(INPUT DATA begins)

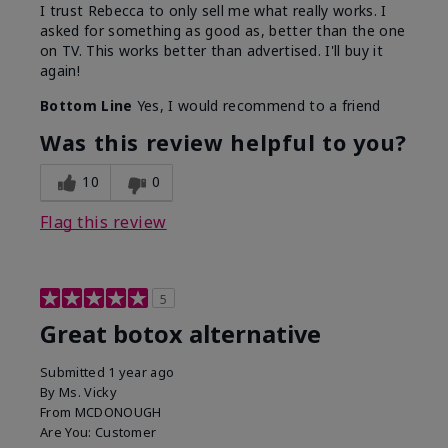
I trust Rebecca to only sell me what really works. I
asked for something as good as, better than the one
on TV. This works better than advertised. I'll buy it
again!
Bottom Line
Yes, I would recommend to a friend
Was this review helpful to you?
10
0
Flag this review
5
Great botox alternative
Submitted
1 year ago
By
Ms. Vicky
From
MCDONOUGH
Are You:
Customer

(INPUT DATA ends)
(INPUT DATA begins)

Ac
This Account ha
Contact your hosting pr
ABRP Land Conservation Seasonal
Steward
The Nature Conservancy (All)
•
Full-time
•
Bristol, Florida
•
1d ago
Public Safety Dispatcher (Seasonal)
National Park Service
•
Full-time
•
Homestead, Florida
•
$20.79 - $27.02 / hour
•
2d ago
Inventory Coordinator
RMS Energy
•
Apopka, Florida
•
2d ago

(INPUT DATA ends)

#### [EXERCISE DETAILS]
Nothing but a number is expected: how many lines in the data above hold the word "than".

#### [OUTPUT FOR THIS TASK]
2